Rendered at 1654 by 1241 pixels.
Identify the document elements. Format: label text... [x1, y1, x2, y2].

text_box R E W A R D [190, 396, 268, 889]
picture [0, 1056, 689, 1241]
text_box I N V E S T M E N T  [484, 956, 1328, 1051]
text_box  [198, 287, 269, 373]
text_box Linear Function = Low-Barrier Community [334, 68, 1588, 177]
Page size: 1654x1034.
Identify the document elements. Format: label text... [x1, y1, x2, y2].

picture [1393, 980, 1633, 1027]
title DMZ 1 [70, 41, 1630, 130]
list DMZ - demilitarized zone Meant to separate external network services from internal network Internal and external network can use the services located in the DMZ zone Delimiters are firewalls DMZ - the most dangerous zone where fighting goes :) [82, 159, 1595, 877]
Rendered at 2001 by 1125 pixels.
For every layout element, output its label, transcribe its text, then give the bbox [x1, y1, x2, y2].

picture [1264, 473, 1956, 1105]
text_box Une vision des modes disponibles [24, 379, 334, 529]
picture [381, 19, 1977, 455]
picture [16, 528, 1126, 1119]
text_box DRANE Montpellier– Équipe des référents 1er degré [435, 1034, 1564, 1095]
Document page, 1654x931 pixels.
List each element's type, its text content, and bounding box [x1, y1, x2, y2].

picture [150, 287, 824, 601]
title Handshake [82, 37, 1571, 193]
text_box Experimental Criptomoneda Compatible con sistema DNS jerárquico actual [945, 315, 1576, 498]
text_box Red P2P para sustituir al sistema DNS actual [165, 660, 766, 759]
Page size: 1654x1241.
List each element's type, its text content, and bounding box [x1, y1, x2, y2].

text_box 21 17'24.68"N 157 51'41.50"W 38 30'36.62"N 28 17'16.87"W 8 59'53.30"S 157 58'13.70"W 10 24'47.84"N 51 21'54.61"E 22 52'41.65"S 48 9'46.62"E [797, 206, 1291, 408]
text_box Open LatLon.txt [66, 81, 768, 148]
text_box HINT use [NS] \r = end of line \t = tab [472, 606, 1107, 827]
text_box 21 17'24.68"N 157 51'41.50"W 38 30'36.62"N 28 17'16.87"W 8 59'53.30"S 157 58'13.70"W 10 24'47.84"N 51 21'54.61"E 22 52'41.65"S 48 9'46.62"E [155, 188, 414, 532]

---*---

- Goal -
Copy all of the material above line for line, changing nothing.

- Response -
Rendered at 1654 by 1241 pixels.
Identify the document elements. Format: label text... [x1, y1, x2, y2].

text_box R E W A R D [190, 396, 268, 889]
picture [0, 1056, 689, 1241]
text_box I N V E S T M E N T  [484, 956, 1328, 1051]
text_box  [198, 287, 269, 373]
text_box Linear Function = Low-Barrier Community [334, 68, 1588, 177]
Page size: 1654x1034.
Identify the document elements. Format: label text... [x1, y1, x2, y2].

picture [1393, 980, 1633, 1027]
title DMZ 1 [70, 41, 1630, 130]
list DMZ - demilitarized zone Meant to separate external network services from internal network Internal and external network can use the services located in the DMZ zone Delimiters are firewalls DMZ - the most dangerous zone where fighting goes :) [82, 159, 1595, 877]
Rendered at 2001 by 1125 pixels.
For every layout element, output its label, transcribe its text, then give the bbox [x1, y1, x2, y2].

picture [1264, 473, 1956, 1105]
text_box Une vision des modes disponibles [24, 379, 334, 529]
picture [381, 19, 1977, 455]
picture [16, 528, 1126, 1119]
text_box DRANE Montpellier– Équipe des référents 1er degré [435, 1034, 1564, 1095]
Document page, 1654x931 pixels.
List each element's type, its text content, and bounding box [x1, y1, x2, y2].

picture [150, 287, 824, 601]
title Handshake [82, 37, 1571, 193]
text_box Experimental Criptomoneda Compatible con sistema DNS jerárquico actual [945, 315, 1576, 498]
text_box Red P2P para sustituir al sistema DNS actual [165, 660, 766, 759]
Page size: 1654x1241.
List each element's type, its text content, and bounding box [x1, y1, x2, y2].

text_box 21 17'24.68"N 157 51'41.50"W 38 30'36.62"N 28 17'16.87"W 8 59'53.30"S 157 58'13.70"W 10 24'47.84"N 51 21'54.61"E 22 52'41.65"S 48 9'46.62"E [797, 206, 1291, 408]
text_box Open LatLon.txt [66, 81, 768, 148]
text_box HINT use [NS] \r = end of line \t = tab [472, 606, 1107, 827]
text_box 21 17'24.68"N 157 51'41.50"W 38 30'36.62"N 28 17'16.87"W 8 59'53.30"S 157 58'13.70"W 10 24'47.84"N 51 21'54.61"E 22 52'41.65"S 48 9'46.62"E [155, 188, 414, 532]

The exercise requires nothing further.